▶ **TASK DETAILS**:
Search the listing below for the word "down" and copy each line that holds it.

▶ **RECORDS FOR THE EXERCISE**:
****
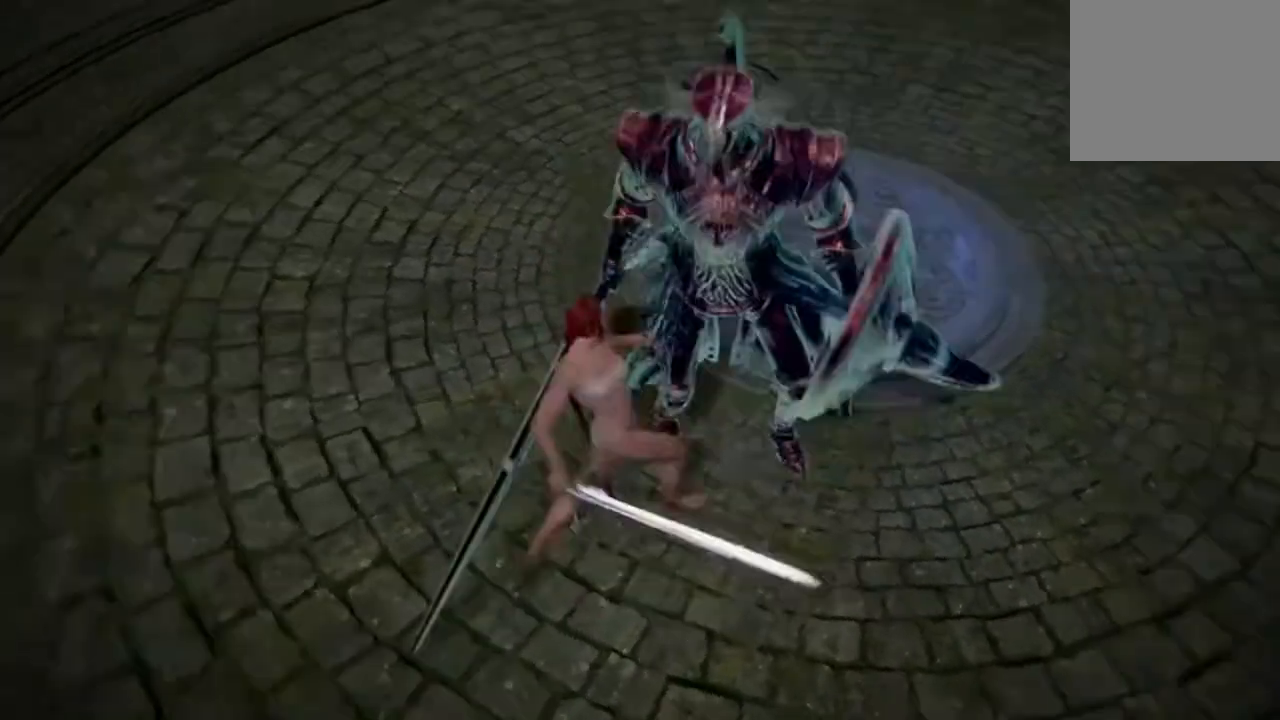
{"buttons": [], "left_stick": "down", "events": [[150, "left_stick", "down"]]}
****
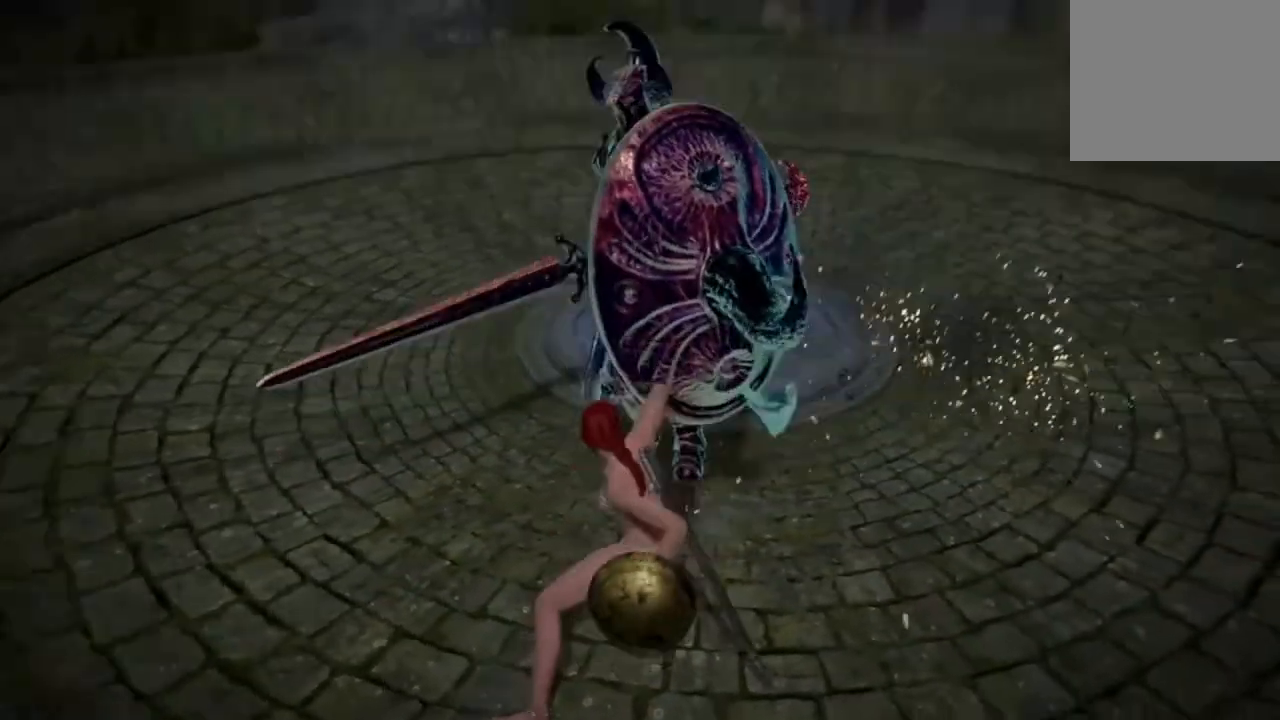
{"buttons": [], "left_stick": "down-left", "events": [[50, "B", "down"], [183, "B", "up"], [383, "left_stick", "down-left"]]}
****
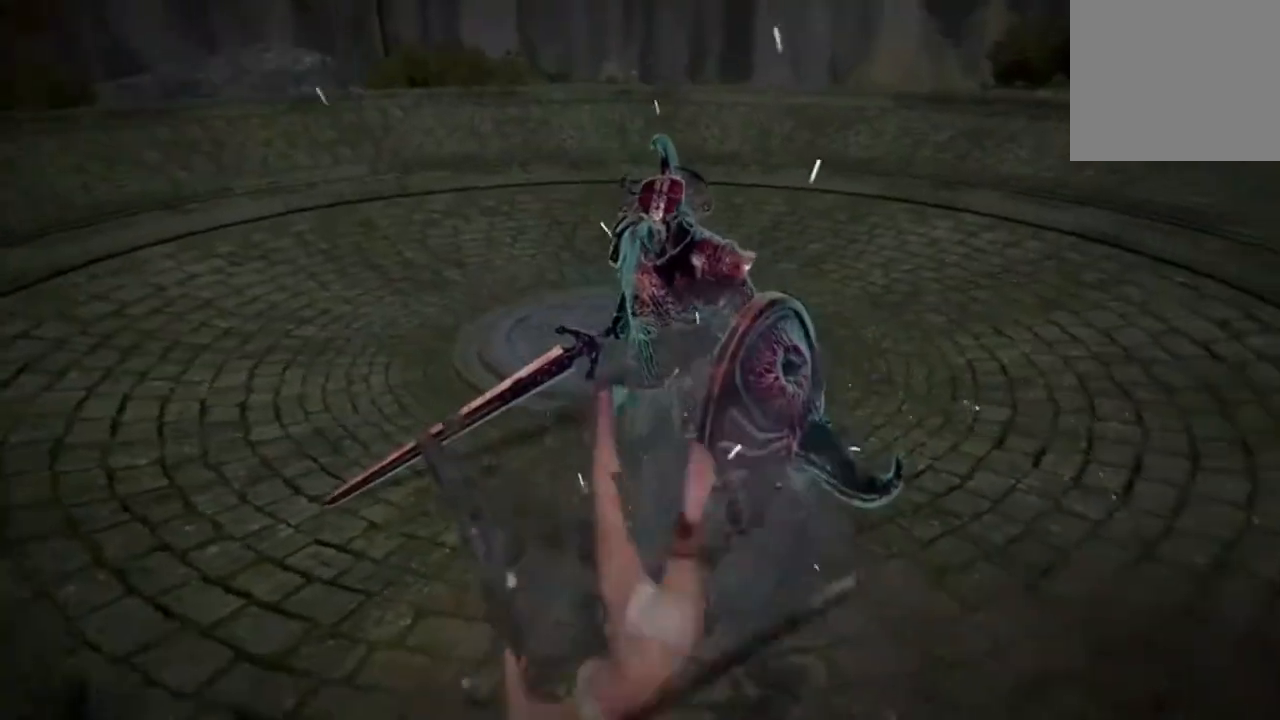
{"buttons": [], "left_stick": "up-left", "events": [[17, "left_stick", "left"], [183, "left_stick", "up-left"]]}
****
▶ **SOLUTION TO THIS TASK**:
{"buttons": [], "left_stick": "down", "events": [[150, "left_stick", "down"]]}
{"buttons": [], "left_stick": "down-left", "events": [[50, "B", "down"], [183, "B", "up"], [383, "left_stick", "down-left"]]}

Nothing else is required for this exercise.